■ WORK REQUIRED
Retype each record below word for word. Leave the pictures out.
INPUT MATERIAL below:
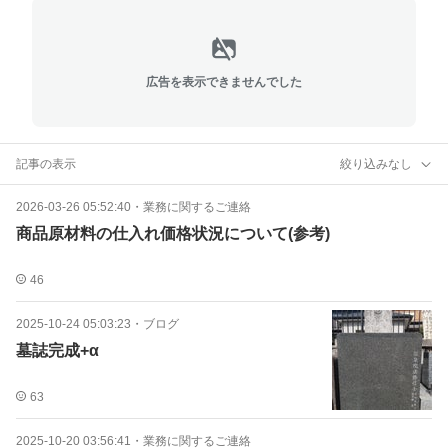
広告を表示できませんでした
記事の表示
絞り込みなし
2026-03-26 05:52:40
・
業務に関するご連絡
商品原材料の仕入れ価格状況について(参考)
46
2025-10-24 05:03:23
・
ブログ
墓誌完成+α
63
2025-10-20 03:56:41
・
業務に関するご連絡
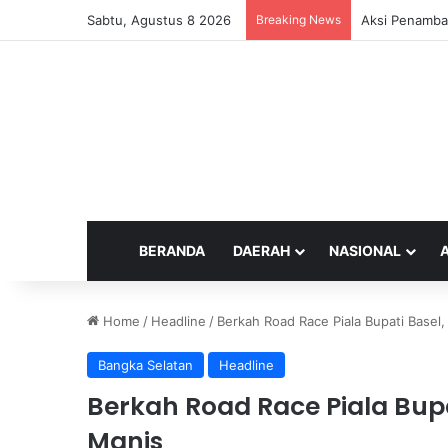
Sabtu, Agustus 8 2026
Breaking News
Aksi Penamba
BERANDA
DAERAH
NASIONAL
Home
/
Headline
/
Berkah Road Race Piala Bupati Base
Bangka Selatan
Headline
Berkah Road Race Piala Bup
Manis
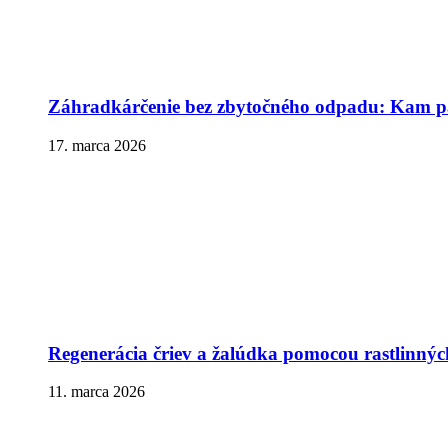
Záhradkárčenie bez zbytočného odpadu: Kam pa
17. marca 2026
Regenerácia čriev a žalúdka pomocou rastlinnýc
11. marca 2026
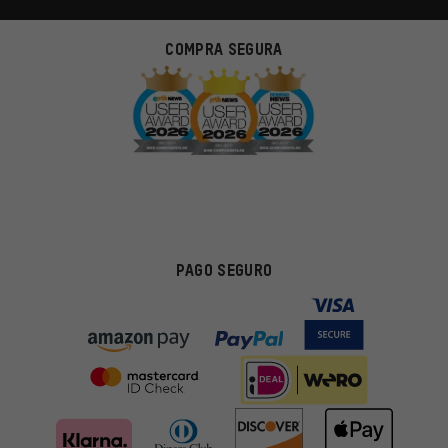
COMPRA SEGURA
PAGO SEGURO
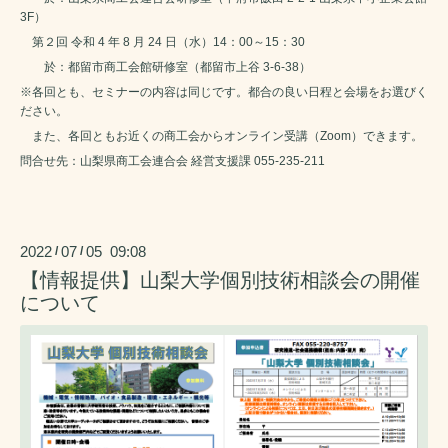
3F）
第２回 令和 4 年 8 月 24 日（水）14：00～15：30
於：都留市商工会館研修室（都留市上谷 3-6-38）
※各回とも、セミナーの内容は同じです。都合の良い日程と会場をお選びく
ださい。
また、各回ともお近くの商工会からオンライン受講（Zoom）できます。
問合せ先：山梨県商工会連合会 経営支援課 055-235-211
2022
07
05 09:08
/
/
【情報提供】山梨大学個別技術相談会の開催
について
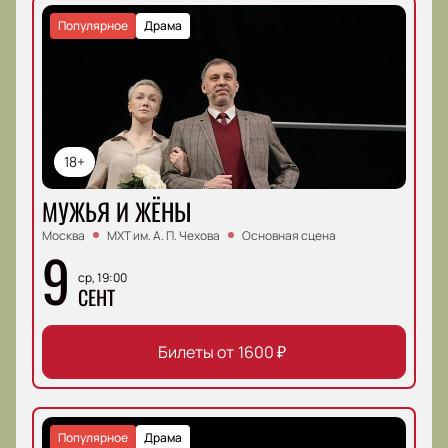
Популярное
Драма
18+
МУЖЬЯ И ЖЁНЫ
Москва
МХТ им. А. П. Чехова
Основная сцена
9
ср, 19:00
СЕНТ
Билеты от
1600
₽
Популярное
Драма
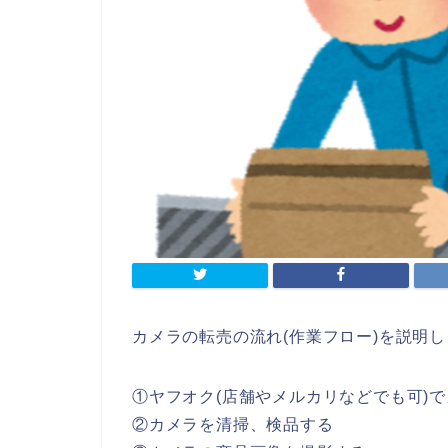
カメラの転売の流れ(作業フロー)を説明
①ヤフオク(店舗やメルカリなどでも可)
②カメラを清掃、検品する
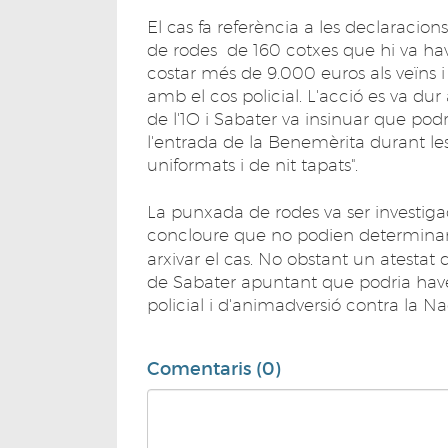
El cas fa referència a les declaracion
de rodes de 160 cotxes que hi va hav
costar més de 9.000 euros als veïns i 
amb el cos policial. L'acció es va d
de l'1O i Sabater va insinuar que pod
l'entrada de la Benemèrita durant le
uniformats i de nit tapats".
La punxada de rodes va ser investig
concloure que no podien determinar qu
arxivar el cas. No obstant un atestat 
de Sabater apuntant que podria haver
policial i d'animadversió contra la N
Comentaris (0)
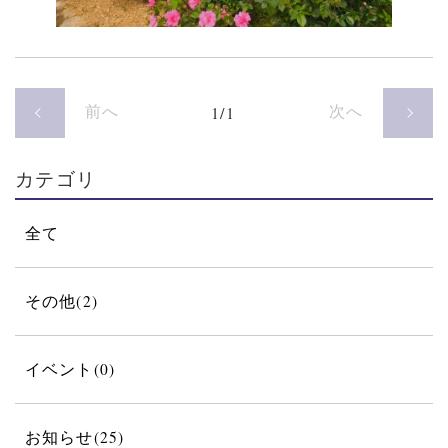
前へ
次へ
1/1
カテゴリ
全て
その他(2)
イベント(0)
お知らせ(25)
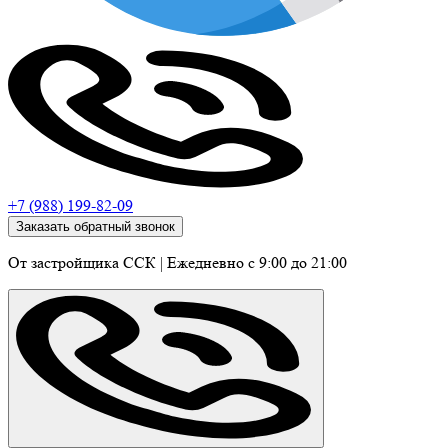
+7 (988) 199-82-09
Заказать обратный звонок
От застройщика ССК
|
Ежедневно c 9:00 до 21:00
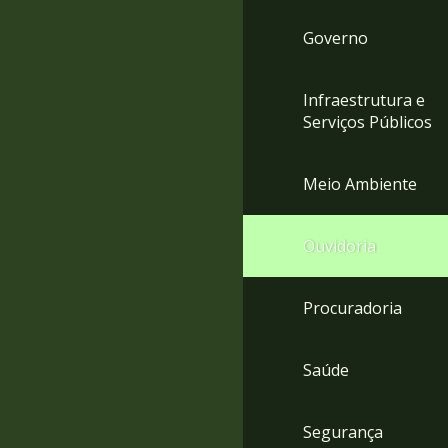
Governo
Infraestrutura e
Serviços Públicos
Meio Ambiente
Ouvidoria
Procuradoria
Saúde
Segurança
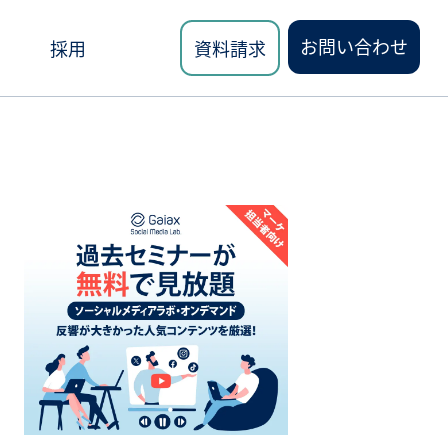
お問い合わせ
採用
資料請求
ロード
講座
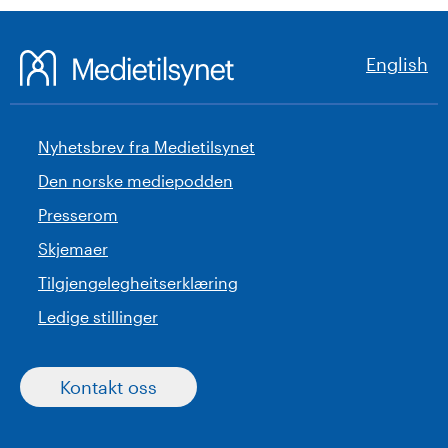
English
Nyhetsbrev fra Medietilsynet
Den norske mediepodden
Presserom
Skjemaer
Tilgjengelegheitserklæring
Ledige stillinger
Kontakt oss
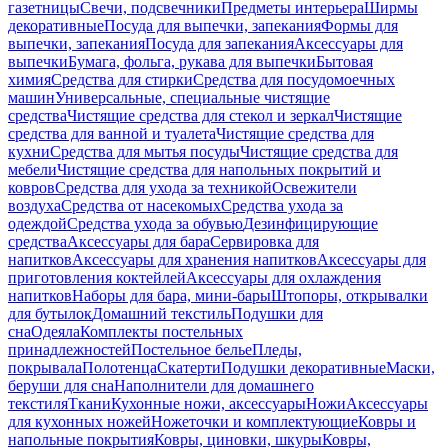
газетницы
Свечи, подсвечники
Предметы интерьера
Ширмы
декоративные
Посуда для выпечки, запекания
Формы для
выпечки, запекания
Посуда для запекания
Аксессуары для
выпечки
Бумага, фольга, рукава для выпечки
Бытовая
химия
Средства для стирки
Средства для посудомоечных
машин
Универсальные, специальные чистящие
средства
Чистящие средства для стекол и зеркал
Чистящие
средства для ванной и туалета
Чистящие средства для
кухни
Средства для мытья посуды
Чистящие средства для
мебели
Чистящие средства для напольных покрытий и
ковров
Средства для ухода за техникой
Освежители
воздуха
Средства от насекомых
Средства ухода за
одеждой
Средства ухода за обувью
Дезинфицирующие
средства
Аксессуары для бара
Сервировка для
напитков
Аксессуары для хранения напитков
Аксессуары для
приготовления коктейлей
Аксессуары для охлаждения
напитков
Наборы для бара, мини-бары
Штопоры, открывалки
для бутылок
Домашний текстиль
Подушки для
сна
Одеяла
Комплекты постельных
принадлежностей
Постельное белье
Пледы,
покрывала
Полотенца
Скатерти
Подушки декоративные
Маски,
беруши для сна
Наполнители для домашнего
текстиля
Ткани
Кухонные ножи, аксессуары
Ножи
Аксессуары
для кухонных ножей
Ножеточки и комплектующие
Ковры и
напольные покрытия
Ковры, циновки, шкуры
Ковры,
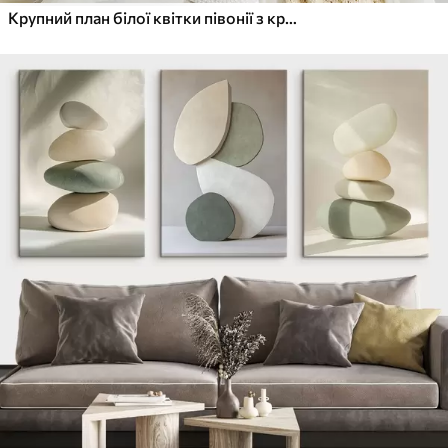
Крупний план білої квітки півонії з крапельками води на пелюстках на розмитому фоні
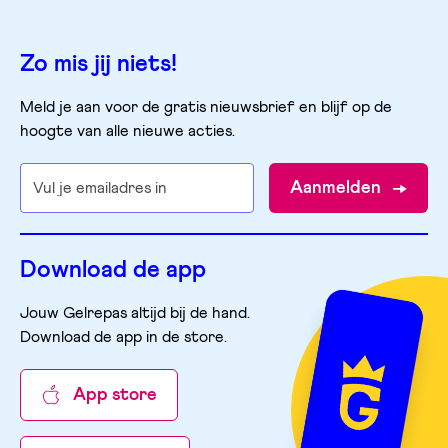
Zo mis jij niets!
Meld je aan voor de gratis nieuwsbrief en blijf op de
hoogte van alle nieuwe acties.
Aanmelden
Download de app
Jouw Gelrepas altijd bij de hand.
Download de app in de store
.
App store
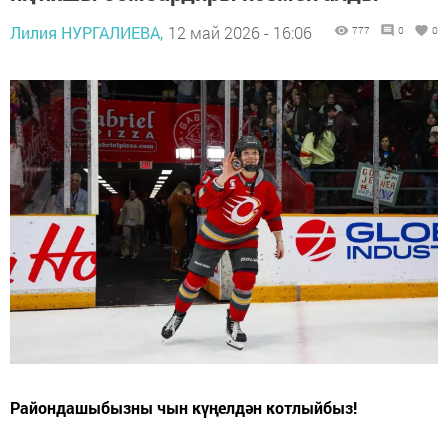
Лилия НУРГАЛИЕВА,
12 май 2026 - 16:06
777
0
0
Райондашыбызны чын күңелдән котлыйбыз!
End of INPUT MATERIAL.
■ TASK RESULT
広告を表示できませんでした
記事の表示
絞り込みなし
2026-03-26 05:52:40
・
業務に関するご連絡
商品原材料の仕入れ価格状況について(参考)
46
2025-10-24 05:03:23
・
ブログ
墓誌完成+α
63
2025-10-20 03:56:41
・
業務に関するご連絡
Sabtu, Agustus 8 2026
Breaking News
Aksi Penamba
BERANDA
DAERAH
NASIONAL
Home
/
Headline
/
Berkah Road Race Piala Bupati Base
Bangka Selatan
Headline
Berkah Road Race Piala Bup
Manis
Záhradkárčenie bez zbytočného odpadu: Kam pa
17. marca 2026
Regenerácia čriev a žalúdka pomocou rastlinnýc
11. marca 2026
COMPRA SEGURA
PAGO SEGURO
3F）
第２回 令和 4 年 8 月 24 日（水）14：00～15：30
於：都留市商工会館研修室（都留市上谷 3-6-38）
※各回とも、セミナーの内容は同じです。都合の良い日程と会場をお選びく
ださい。
また、各回ともお近くの商工会からオンライン受講（Zoom）できます。
問合せ先：山梨県商工会連合会 経営支援課 055-235-211
2022
07
05 09:08
/
/
【情報提供】山梨大学個別技術相談会の開催
について
Популярное
Драма
18+
МУЖЬЯ И ЖЁНЫ
Москва
МХТ им. А. П. Чехова
Основная сцена
9
ср, 19:00
СЕНТ
Билеты от
1600
₽
Популярное
Драма
カメラの転売の流れ(作業フロー)を説明
①ヤフオク(店舗やメルカリなどでも可)
②カメラを清掃、検品する
El cas fa referència a les declaracion
de rodes de 160 cotxes que hi va hav
costar més de 9.000 euros als veïns i 
amb el cos policial. L'acció es va d
de l'1O i Sabater va insinuar que pod
l'entrada de la Benemèrita durant le
uniformats i de nit tapats".
La punxada de rodes va ser investig
concloure que no podien determinar qu
arxivar el cas. No obstant un atestat 
de Sabater apuntant que podria haver
policial i d'animadversió contra la N
Comentaris (0)
前へ
次へ
1/1
カテゴリ
全て
その他(2)
イベント(0)
お知らせ(25)
+7 (988) 199-82-09
Заказать обратный звонок
От застройщика ССК
|
Ежедневно c 9:00 до 21:00
Governo
Infraestrutura e
Serviços Públicos
Meio Ambiente
Ouvidoria
Procuradoria
Saúde
Segurança
お問い合わせ
採用
資料請求
ロード
講座
English
Nyhetsbrev fra Medietilsynet
Den norske mediepodden
Presserom
Skjemaer
Tilgjengelegheitserklæring
Ledige stillinger
Kontakt oss
газетницы
Свечи, подсвечники
Предметы интерьера
Ширмы
декоративные
Посуда для выпечки, запекания
Формы для
выпечки, запекания
Посуда для запекания
Аксессуары для
выпечки
Бумага, фольга, рукава для выпечки
Бытовая
химия
Средства для стирки
Средства для посудомоечных
машин
Универсальные, специальные чистящие
средства
Чистящие средства для стекол и зеркал
Чистящие
средства для ванной и туалета
Чистящие средства для
кухни
Средства для мытья посуды
Чистящие средства для
мебели
Чистящие средства для напольных покрытий и
ковров
Средства для ухода за техникой
Освежители
воздуха
Средства от насекомых
Средства ухода за
одеждой
Средства ухода за обувью
Дезинфицирующие
средства
Аксессуары для бара
Сервировка для
напитков
Аксессуары для хранения напитков
Аксессуары для
приготовления коктейлей
Аксессуары для охлаждения
напитков
Наборы для бара, мини-бары
Штопоры, открывалки
для бутылок
Домашний текстиль
Подушки для
сна
Одеяла
Комплекты постельных
принадлежностей
Постельное белье
Пледы,
покрывала
Полотенца
Скатерти
Подушки декоративные
Маски,
беруши для сна
Наполнители для домашнего
текстиля
Ткани
Кухонные ножи, аксессуары
Ножи
Аксессуары
для кухонных ножей
Ножеточки и комплектующие
Ковры и
напольные покрытия
Ковры, циновки, шкуры
Ковры,
Крупний план білої квітки півонії з крапельками води на пелюстках на розмитому фоні
Zo mis jij niets!
Meld je aan voor de gratis nieuwsbrief en blijf op de
hoogte van alle nieuwe acties.
Aanmelden
Download de app
Jouw Gelrepas altijd bij de hand.
Download de app in de store
.
App store
Лилия НУРГАЛИЕВА,
12 май 2026 - 16:06
777
0
0
Райондашыбызны чын күңелдән котлыйбыз!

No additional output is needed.